第17章 the world
「濡れたお金を突っ返してさ、二度と顔を見せてくれるなってな。今でも不意に鼻あたりに漂うんだ、あの金の臭いが」
目元を拭うこともせずに、頬を滑り落ちる涙。
静かに彼女の軌跡を僕は食べる。気が付けば空が白み始めている。
「そのヒーローは今、少し離れた場所で事務所を構えてるよ。管轄ギリギリ外れる位、ほんの少し離れた場所さ」
「そう、なんですね…」
女に困ったことの無い僕だけど、そんなに感情全て注ぎ込む事は経験したことが無い。無難な相槌が、跳ね返り痛い。

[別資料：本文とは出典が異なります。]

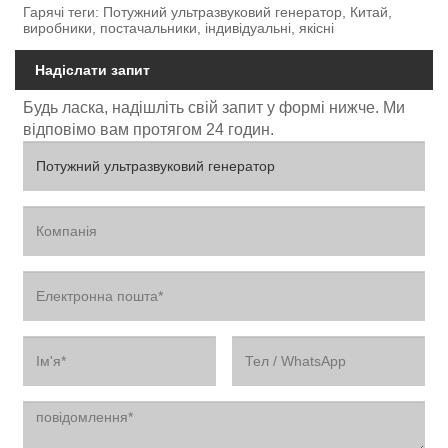
Гарячі теги: Потужний ультразвуковий генератор, Китай,
виробники, постачальники, індивідуальні, якісні
Надіслати запит
Будь ласка, надішліть свій запит у формі нижче. Ми
відповімо вам протягом 24 годин.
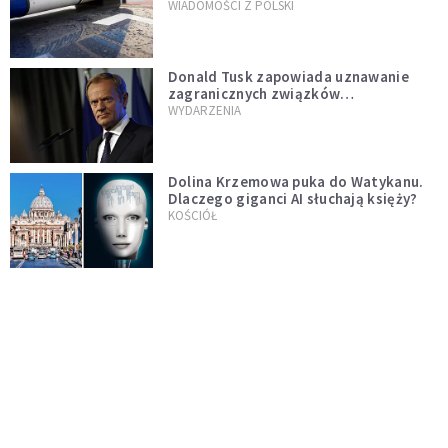
WIADOMOŚCI Z POLSKI
Donald Tusk zapowiada uznawanie
zagranicznych związków
jednopłciowych. "Państwo oblało ten
WYDARZENIA
test"
Dolina Krzemowa puka do Watykanu.
Dlaczego giganci AI słuchają księży?
KOŚCIÓŁ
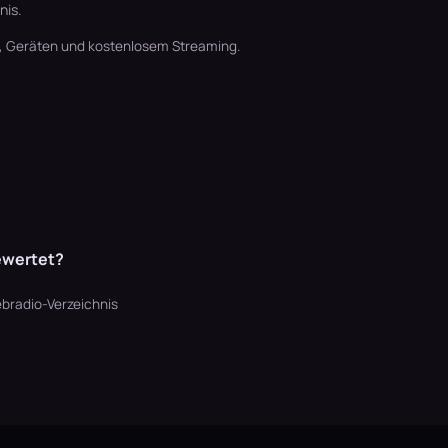
nis.
t, Geräten und kostenlosem Streaming.
ewertet?
bradio-Verzeichnis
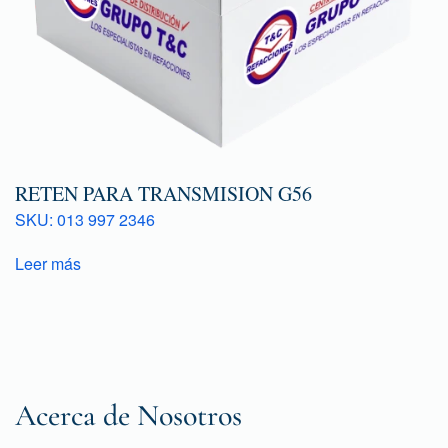
RETEN PARA TRANSMISION G56
SKU: 013 997 2346
Leer más
Acerca de Nosotros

「だけどその一件以降、それはもう別人がまいか太夫の皮を被ってるんじゃ、って位に大人しくなってな…口に出さないだけで傷付いたんだろう」
「なら今度は癒してあげなきゃいけませんね」
目の前に束になった金色が垂れている。規則的に落ちる水滴を見送り僕は言う。
「…だがまいか太夫の人生には何かが憑いてるんだろうな」
男が顔を下に向けて数段低い声で呟いた。
「まいか太夫が可愛がってた新造が店の金全部持って、惚れた敵と逃げちまったんだ」
長い時間立っていたからか、目眩がした。
自分の身に置き換え想像して寒気がする。
「神さんも手を差し伸べずには居られなかったんだろう。今日訪ねてる旦那が話を聞きつけて通い出してくれたんだ」
「成程、だから身請けを…」
「ああ。そうすりゃ、店も助かるだろうってな」
傘を差し出した男が言いたかったのはコレか。
話が全て繋がり、僕は前髪をかき上げた。
「それで彼女は幸せなんでしょうか」
「さぁ、分からない」
「本当に、その鉄道会社のお偉いさんの事、好きなんでしょうか」
「好きも嫌いもあれへん」
鈴の音がして、顔を上げると空は明るくなっていた。そして七色の虹がかかり、虹の下に彼女が立っていた。
まるで人形のような真顔で、此方を睨むようにして。